What the exercise asks:
Keep to one stretch of the data below, the lines from the one with "thumb mcp: (223, 128)" up to and including the one with "thumb ip: (439, 108)", and return that stretch exactly.

BEGIN

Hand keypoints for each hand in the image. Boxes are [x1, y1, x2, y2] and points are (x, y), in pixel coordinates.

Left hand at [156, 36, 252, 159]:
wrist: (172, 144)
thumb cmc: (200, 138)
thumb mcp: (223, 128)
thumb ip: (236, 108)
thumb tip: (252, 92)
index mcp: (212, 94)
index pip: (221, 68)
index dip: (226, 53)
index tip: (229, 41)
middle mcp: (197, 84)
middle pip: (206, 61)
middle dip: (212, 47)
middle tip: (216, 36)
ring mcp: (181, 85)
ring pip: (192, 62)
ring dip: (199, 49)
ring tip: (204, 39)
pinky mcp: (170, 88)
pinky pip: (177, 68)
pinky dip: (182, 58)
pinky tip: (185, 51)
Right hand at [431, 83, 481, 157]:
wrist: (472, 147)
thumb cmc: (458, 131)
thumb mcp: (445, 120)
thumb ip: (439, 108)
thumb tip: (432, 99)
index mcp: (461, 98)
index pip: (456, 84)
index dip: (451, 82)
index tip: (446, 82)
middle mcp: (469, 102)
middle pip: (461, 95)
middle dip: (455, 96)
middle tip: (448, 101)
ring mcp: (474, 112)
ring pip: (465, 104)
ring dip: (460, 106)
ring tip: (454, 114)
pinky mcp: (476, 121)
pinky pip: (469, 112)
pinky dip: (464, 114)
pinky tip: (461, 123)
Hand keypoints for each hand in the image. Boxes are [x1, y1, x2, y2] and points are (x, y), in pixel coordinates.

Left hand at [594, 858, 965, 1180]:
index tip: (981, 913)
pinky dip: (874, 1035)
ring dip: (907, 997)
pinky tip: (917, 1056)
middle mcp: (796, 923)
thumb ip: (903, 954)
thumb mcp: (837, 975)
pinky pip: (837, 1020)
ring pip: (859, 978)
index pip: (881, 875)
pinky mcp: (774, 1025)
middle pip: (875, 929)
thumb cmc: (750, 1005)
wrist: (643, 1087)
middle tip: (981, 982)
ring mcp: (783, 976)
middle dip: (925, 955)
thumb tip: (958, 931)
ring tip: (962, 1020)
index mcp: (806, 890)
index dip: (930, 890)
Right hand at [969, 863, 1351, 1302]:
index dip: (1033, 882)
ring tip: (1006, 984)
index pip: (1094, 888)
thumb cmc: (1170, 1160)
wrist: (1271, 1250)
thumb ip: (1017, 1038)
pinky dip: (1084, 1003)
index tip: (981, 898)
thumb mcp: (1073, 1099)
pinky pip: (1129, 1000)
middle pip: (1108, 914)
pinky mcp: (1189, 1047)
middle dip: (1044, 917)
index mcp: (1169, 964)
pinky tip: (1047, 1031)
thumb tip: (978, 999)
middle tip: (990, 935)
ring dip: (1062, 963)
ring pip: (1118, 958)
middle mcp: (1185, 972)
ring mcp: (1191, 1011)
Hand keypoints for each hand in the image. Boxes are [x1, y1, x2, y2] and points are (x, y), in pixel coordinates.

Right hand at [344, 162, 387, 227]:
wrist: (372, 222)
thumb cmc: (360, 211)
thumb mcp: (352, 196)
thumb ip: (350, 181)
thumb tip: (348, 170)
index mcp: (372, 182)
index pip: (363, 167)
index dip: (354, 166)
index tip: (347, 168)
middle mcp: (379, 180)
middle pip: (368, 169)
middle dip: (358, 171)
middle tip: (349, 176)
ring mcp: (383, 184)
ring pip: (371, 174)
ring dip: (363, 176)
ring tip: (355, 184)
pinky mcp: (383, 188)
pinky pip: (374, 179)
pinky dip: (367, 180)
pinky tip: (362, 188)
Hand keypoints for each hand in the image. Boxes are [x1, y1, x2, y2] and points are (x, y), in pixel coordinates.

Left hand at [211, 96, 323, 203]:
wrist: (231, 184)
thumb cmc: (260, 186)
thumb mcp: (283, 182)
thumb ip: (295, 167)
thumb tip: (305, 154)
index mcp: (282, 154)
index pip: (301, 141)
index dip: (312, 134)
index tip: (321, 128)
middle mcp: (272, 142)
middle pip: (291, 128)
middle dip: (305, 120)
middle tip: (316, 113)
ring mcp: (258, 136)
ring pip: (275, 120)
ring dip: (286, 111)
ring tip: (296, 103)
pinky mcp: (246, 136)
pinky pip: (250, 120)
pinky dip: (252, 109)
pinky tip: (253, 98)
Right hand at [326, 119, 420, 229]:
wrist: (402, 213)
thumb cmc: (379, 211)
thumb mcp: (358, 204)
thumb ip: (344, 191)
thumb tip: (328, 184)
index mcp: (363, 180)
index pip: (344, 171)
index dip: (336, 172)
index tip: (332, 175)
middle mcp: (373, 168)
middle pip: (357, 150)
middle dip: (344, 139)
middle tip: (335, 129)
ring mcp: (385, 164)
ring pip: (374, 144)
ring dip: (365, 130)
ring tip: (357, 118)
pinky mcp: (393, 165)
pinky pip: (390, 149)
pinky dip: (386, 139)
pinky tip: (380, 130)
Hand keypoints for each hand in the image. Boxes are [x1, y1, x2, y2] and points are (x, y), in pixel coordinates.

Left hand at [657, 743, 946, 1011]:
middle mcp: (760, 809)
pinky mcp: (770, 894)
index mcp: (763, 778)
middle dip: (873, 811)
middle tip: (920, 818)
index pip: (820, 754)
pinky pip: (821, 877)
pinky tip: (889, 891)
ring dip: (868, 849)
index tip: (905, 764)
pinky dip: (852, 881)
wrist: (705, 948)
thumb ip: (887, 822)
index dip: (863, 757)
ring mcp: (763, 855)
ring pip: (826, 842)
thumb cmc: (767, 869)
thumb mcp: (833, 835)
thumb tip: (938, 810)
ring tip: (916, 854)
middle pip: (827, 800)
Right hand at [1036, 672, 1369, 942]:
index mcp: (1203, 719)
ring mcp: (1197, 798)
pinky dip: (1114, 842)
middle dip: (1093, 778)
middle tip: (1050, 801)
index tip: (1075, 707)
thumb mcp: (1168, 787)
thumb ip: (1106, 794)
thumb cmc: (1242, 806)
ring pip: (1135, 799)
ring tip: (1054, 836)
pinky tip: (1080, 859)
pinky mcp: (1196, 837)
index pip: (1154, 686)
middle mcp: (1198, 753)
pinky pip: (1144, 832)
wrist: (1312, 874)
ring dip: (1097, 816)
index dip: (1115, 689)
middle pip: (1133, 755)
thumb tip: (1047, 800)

END

Answer space:
thumb mcp: (223, 128)
thumb ip: (236, 108)
thumb tip: (252, 92)
index mcp: (212, 94)
index pip: (221, 68)
index dip: (226, 53)
index tip: (229, 41)
middle mcp: (197, 84)
middle pip: (206, 61)
middle dip: (212, 47)
middle tip: (216, 36)
ring mcp: (181, 85)
ring pip: (192, 62)
ring dip: (199, 49)
ring tip: (204, 39)
pinky mcp: (170, 88)
pinky pip: (177, 68)
pinky dip: (182, 58)
pinky tip: (185, 51)
Right hand at [431, 83, 481, 157]:
wrist: (472, 147)
thumb cmc: (458, 131)
thumb mcp: (445, 120)
thumb ip: (439, 108)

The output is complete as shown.